For instance, an execution with the following input and clustering distance of 3 (-d3):
TAGCTAGACGTA 250
TAGCTAGCCGTA 10
TAAGCTAGGGGT 16
ACGCGAGCGGAA 155
ACTTTAGCGGAA 1
would produce the following output:
TAGCTAGACGTA 276 TAGCTAGACGTA,TAGCTAGCCGTA,TAAGCTAGGGGT
ACGCGAGCGGAA 156 ACGCGAGCGGAA,ACTTTAGCGGAA
The same example executed with a more restrictive distance -d2 would produce the following output:
TAGCTAGACGTA 260 TAGCTAGACGTA,TAGCTAGCCGTA
ACGCGAGCGGAA 155 ACGCGAGCGGAA
TAAGCTAGGGGT 16 TAAGCTAGGGGT
ACTTTAGCGGAA 1 ACTTTAGCGGAA
In non-redundant output mode, starcode only prints the canonical sequence of each cluster, one per line. Following the example from the previous section, the output with distance 3 (-d3) would be:
TAGCTAGACGTA
ACGCGAGCGGAA
whereas for -d2:
TAGCTAGACGTA
ACGCGAGCGGAA
TAAGCTAGGGGT
ACTTTAGCGGAA
Starcode is licensed under the GNU General Public License, version 3 (GPLv3), for more information read the LICENSE file or refer to:
[1] Levenshtein, V. (1966), 'Binary Codes Capable of Correcting Deletions, Insertions and Reversals', Soviet Physics Doklady 10, 707.

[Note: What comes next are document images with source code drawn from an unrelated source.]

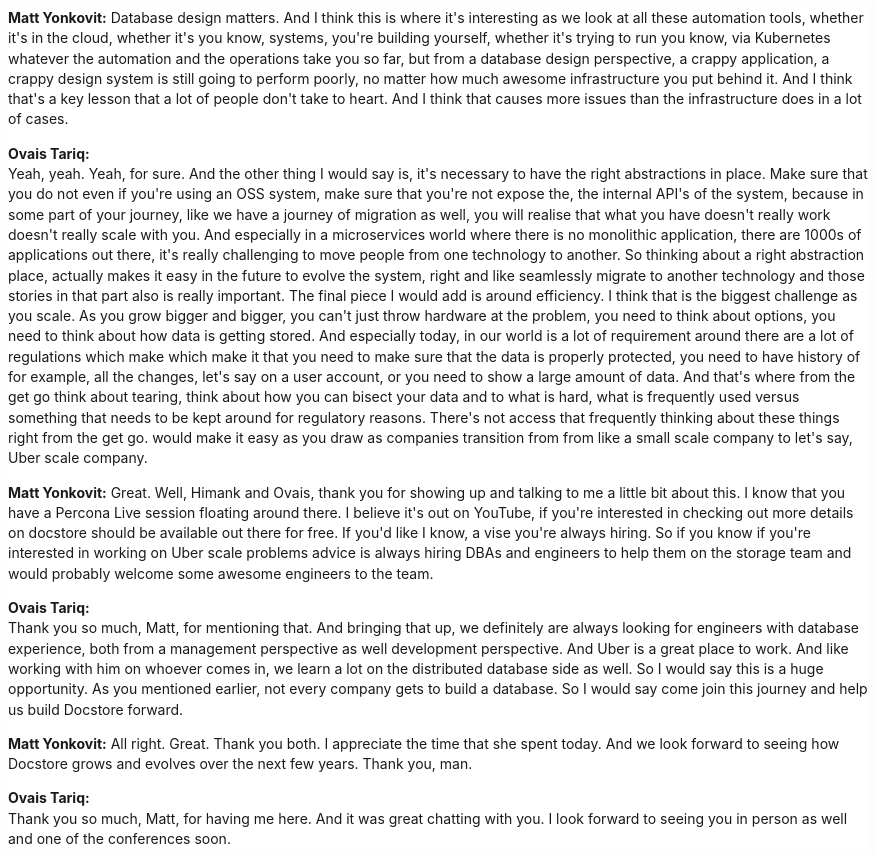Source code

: **Matt Yonkovit:** 
Database design matters. And I think this is where it's interesting as we look at all these automation tools, whether it's in the cloud, whether it's you know, systems, you're building yourself, whether it's trying to run you know, via Kubernetes whatever the automation and the operations take you so far, but from a database design perspective, a crappy application, a crappy design system is still going to perform poorly, no matter how much awesome infrastructure you put behind it. And I think that's a key lesson that a lot of people don't take to heart. And I think that causes more issues than the infrastructure does in a lot of cases.

**Ovais Tariq:**  
Yeah, yeah. Yeah, for sure. And the other thing I would say is, it's necessary to have the right abstractions in place. Make sure that you do not even if you're using an OSS system, make sure that you're not expose the, the internal API's of the system, because in some part of your journey, like we have a journey of migration as well, you will realise that what you have doesn't really work doesn't really scale with you. And especially in a microservices world where there is no monolithic application, there are 1000s of applications out there, it's really challenging to move people from one technology to another. So thinking about a right abstraction place, actually makes it easy in the future to evolve the system, right and like seamlessly migrate to another technology and those stories in that part also is really important. The final piece I would add is around efficiency. I think that is the biggest challenge as you scale. As you grow bigger and bigger, you can't just throw hardware at the problem, you need to think about options, you need to think about how data is getting stored. And especially today, in our world is a lot of requirement around there are a lot of regulations which make which make it that you need to make sure that the data is properly protected, you need to have history of for example, all the changes, let's say on a user account, or you need to show a large amount of data. And that's where from the get go think about tearing, think about how you can bisect your data and to what is hard, what is frequently used versus something that needs to be kept around for regulatory reasons. There's not access that frequently thinking about these things right from the get go. would make it easy as you draw as companies transition from from like a small scale company to let's say, Uber scale company.

**Matt Yonkovit:** 
Great. Well, Himank and Ovais, thank you for showing up and talking to me a little bit about this. I know that you have a Percona Live session floating around there. I believe it's out on YouTube, if you're interested in checking out more details on docstore should be available out there for free. If you'd like I know, a vise you're always hiring. So if you know if you're interested in working on Uber scale problems advice is always hiring DBAs and engineers to help them on the storage team and would probably welcome some awesome engineers to the team.

**Ovais Tariq:**  
Thank you so much, Matt, for mentioning that. And bringing that up, we definitely are always looking for engineers with database experience, both from a management perspective as well development perspective. And Uber is a great place to work. And like working with him on whoever comes in, we learn a lot on the distributed database side as well. So I would say this is a huge opportunity. As you mentioned earlier, not every company gets to build a database. So I would say come join this journey and help us build Docstore forward.

**Matt Yonkovit:** 
All right. Great. Thank you both. I appreciate the time that she spent today. And we look forward to seeing how Docstore grows and evolves over the next few years. Thank you, man.

**Ovais Tariq:**  
Thank you so much, Matt, for having me here. And it was great chatting with you. I look forward to seeing you in person as well and one of the conferences soon.
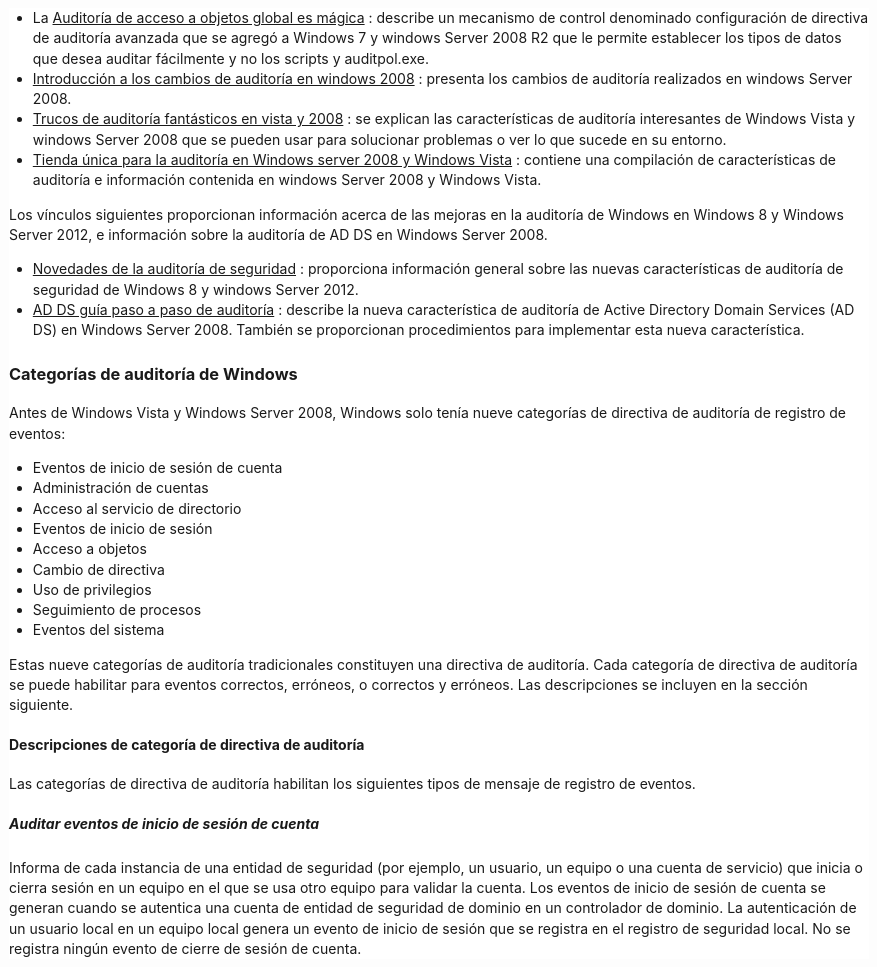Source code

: * La [Auditoría de acceso a objetos global es mágica](/archive/blogs/askds/global-object-access-auditing-is-magic) : describe un mecanismo de control denominado configuración de directiva de auditoría avanzada que se agregó a Windows 7 y windows Server 2008 R2 que le permite establecer los tipos de datos que desea auditar fácilmente y no los scripts y auditpol.exe.
* [Introducción a los cambios de auditoría en windows 2008](/archive/blogs/askds/introducing-auditing-changes-in-windows-2008) : presenta los cambios de auditoría realizados en windows Server 2008.
* [Trucos de auditoría fantásticos en vista y 2008](/archive/blogs/askds/cool-auditing-tricks-in-vista-and-2008) : se explican las características de auditoría interesantes de Windows Vista y windows Server 2008 que se pueden usar para solucionar problemas o ver lo que sucede en su entorno.
* [Tienda única para la auditoría en Windows server 2008 y Windows Vista](/archive/blogs/askds/one-stop-shop-for-auditing-in-windows-server-2008-and-windows-vista) : contiene una compilación de características de auditoría e información contenida en windows Server 2008 y Windows Vista.

Los vínculos siguientes proporcionan información acerca de las mejoras en la auditoría de Windows en Windows 8 y Windows Server 2012, e información sobre la auditoría de AD DS en Windows Server 2008.

* [Novedades de la auditoría de seguridad](/previous-versions/orphan-topics/ws.11/hh849638(v=ws.11)) : proporciona información general sobre las nuevas características de auditoría de seguridad de Windows 8 y windows Server 2012.
* [AD DS guía paso a paso de auditoría](/previous-versions/windows/it-pro/windows-server-2008-R2-and-2008/cc731607(v=ws.10)) : describe la nueva característica de auditoría de Active Directory Domain Services (AD DS) en Windows Server 2008. También se proporcionan procedimientos para implementar esta nueva característica.

### <a name="windows-audit-categories"></a>Categorías de auditoría de Windows

Antes de Windows Vista y Windows Server 2008, Windows solo tenía nueve categorías de directiva de auditoría de registro de eventos:

* Eventos de inicio de sesión de cuenta
* Administración de cuentas
* Acceso al servicio de directorio
* Eventos de inicio de sesión
* Acceso a objetos
* Cambio de directiva
* Uso de privilegios
* Seguimiento de procesos
* Eventos del sistema

Estas nueve categorías de auditoría tradicionales constituyen una directiva de auditoría. Cada categoría de directiva de auditoría se puede habilitar para eventos correctos, erróneos, o correctos y erróneos. Las descripciones se incluyen en la sección siguiente.

#### <a name="audit-policy-category-descriptions"></a>Descripciones de categoría de directiva de auditoría
Las categorías de directiva de auditoría habilitan los siguientes tipos de mensaje de registro de eventos.

##### <a name="audit-account-logon-events"></a>Auditar eventos de inicio de sesión de cuenta
Informa de cada instancia de una entidad de seguridad (por ejemplo, un usuario, un equipo o una cuenta de servicio) que inicia o cierra sesión en un equipo en el que se usa otro equipo para validar la cuenta. Los eventos de inicio de sesión de cuenta se generan cuando se autentica una cuenta de entidad de seguridad de dominio en un controlador de dominio. La autenticación de un usuario local en un equipo local genera un evento de inicio de sesión que se registra en el registro de seguridad local. No se registra ningún evento de cierre de sesión de cuenta.
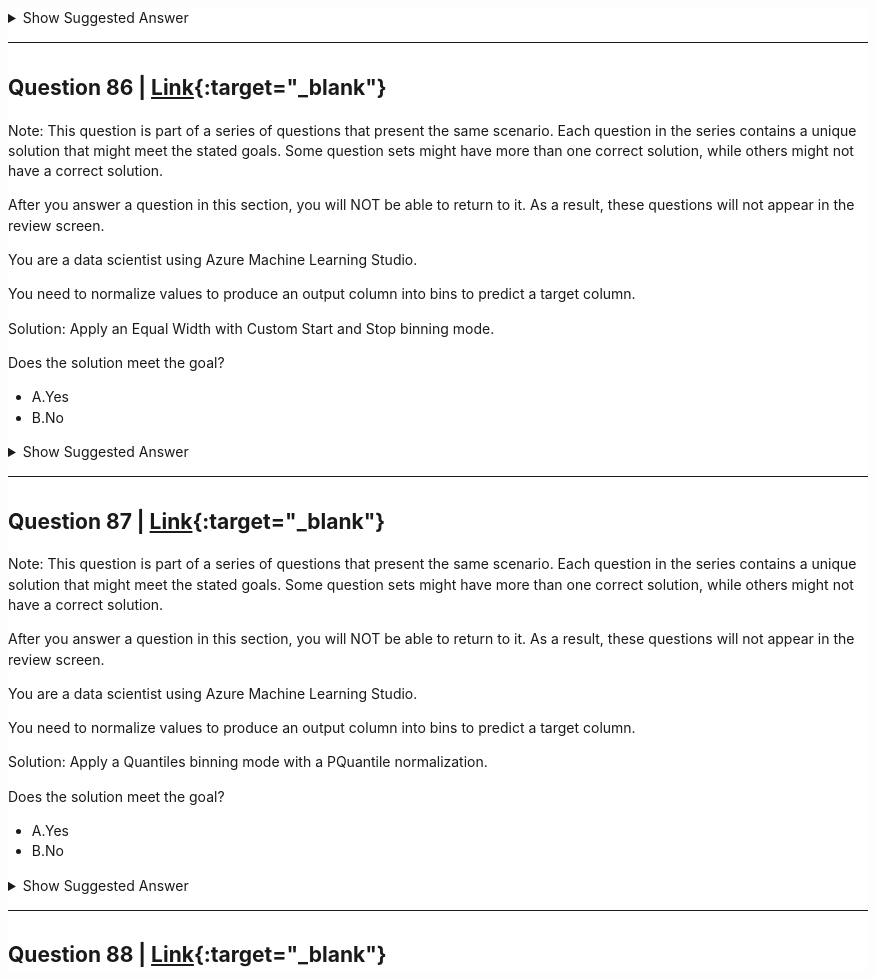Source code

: <details><summary>Show Suggested Answer</summary></details>

---

## Question 86 | [Link](https://www.examtopics.com/discussions/microsoft/view/12362-exam-dp-100-topic-2-question-43-discussion/){:target="_blank"}

Note: This question is part of a series of questions that present the same scenario. Each question in the series contains a unique solution that might meet the stated goals. Some question sets might have more than one correct solution, while others might not have a correct solution.

After you answer a question in this section, you will NOT be able to return to it. As a result, these questions will not appear in the review screen.

You are a data scientist using Azure Machine Learning Studio.

You need to normalize values to produce an output column into bins to predict a target column.

Solution: Apply an Equal Width with Custom Start and Stop binning mode.

Does the solution meet the goal?

* A.Yes
* B.No

<details><summary>Show Suggested Answer</summary></details>

---

## Question 87 | [Link](https://www.examtopics.com/discussions/microsoft/view/11997-exam-dp-100-topic-2-question-44-discussion/){:target="_blank"}

Note: This question is part of a series of questions that present the same scenario. Each question in the series contains a unique solution that might meet the stated goals. Some question sets might have more than one correct solution, while others might not have a correct solution.

After you answer a question in this section, you will NOT be able to return to it. As a result, these questions will not appear in the review screen.

You are a data scientist using Azure Machine Learning Studio.

You need to normalize values to produce an output column into bins to predict a target column.

Solution: Apply a Quantiles binning mode with a PQuantile normalization.

Does the solution meet the goal?

* A.Yes
* B.No

<details><summary>Show Suggested Answer</summary></details>

---

## Question 88 | [Link](https://www.examtopics.com/discussions/microsoft/view/25511-exam-dp-100-topic-2-question-45-discussion/){:target="_blank"}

[2] Needleman, S.B. and Wunsch, C.D. (1970), 'A general method applicable to the search for similarities in the amino acid sequence of two proteins' J. Mol. Biol., 48 (3), 443-53.
If you use our software, please cite:
Zorita E, Cusco P, Filion GJ. 2015. Starcode: sequence clustering based on all-pairs search. Bioinformatics 31 (12): 1913-1919.